Contribute to our understanding of the ocean’s feedback mechanisms on atmospheric CO2 through application of molecular tools to investigate the genetic control of calcification in marine organisms.
Rapid climate change due to anthropogenic CO2 emissions is having a substantial impact on the marine system. This is particularly true for organisms which calcify, as ocean acidification (OA) progressively challenges their ability to produce their calcium carbonate shells. This biogenic production, surface fluxes to depth, and deep-sea burial of calcium carbonate are all key processes in the global marine carbonate cycle with a combination of the first two providing an important feedback to atmospheric CO2.
The impact and sensitivity to future climate change (ocean warming, acidification and de-oxygenation) varies between calcifying organisms1 (foraminifera, coccolithophores and pteropods) due to strong organismal (and hence genetic) control of calcification.

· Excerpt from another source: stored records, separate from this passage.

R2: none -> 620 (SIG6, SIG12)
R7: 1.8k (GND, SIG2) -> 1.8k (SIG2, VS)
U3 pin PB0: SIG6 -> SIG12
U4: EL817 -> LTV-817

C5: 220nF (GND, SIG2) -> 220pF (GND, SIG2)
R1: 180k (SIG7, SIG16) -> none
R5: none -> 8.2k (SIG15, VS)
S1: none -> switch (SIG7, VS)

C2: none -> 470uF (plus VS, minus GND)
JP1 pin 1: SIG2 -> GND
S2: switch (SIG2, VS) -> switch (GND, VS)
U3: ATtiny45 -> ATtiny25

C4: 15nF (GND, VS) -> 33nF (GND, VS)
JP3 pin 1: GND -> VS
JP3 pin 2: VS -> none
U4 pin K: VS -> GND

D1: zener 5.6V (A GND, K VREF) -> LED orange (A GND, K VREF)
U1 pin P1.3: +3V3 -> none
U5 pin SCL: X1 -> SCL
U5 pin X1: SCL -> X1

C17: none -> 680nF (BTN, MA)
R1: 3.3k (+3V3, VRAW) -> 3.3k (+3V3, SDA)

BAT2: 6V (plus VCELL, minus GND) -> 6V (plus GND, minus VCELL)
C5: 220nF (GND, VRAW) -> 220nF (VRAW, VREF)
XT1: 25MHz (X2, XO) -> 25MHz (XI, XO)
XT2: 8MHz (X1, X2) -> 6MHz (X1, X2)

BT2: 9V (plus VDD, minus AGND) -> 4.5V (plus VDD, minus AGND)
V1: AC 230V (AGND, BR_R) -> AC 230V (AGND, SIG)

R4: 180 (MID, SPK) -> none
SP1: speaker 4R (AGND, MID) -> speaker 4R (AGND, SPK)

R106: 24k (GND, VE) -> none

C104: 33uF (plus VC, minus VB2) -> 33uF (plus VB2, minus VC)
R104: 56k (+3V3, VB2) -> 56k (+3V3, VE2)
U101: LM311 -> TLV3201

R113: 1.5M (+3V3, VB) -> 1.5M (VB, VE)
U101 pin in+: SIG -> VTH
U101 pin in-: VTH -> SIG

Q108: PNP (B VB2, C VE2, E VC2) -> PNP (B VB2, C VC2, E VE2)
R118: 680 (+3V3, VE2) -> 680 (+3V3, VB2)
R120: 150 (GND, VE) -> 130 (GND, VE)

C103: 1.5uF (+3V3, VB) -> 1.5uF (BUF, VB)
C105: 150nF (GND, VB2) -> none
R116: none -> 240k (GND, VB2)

This means that we urgently need a better understanding of the genetic response to climate change, and the likely shifts in relative contributions of marine calcifiers to production, export, and burial, if we are to understand how these different groups will feed back on atmospheric CO2 in the future.
This project will focus on a key calcifying taxon, foraminifera. Foraminifera calcify across all marine and coastal habitats, from pole to pole. They buffer ocean carbonate chemistry by shell dissolution at depth and can contribute over 40%2 of the carbonate buried at the seafloor.
Cellular mechanisms of calcification in foraminifera include seawater vacuolization, transmembrane ion transport, carbon-concentrating mechanisms, and nucleation-promoting organic templates. All are key to understanding foraminiferal calcification, and its evolution and adaptability to a changing climate. One of the few foraminiferal species whose calcification mechanisms have been intensively investigated is the intertidal sediment-inhabiting benthic foraminifer Ammonia sp. T63. This species is also easily accessible, abundant, and cultured in the lab, making it an ideal model system for the first investigation of the calcification genes in foraminifera.
The genome and transcriptome of Ammonia sp. T6, is currently being sequenced in the laboratory of Dr Clare Bird, and this PhD project will involve analysis of this genetic information and aims to identify key calcification genes and their transcriptional control using molecular tools for DNA and protein analyses.
The direction of this project is flexible, but it is anticipated that the genetic information gained in the benthic species can be applied to investigate calcification in planktonic foraminifera, with the opportunity to gain experience in marine sampling off the coast of Chile, or Oregon, USA.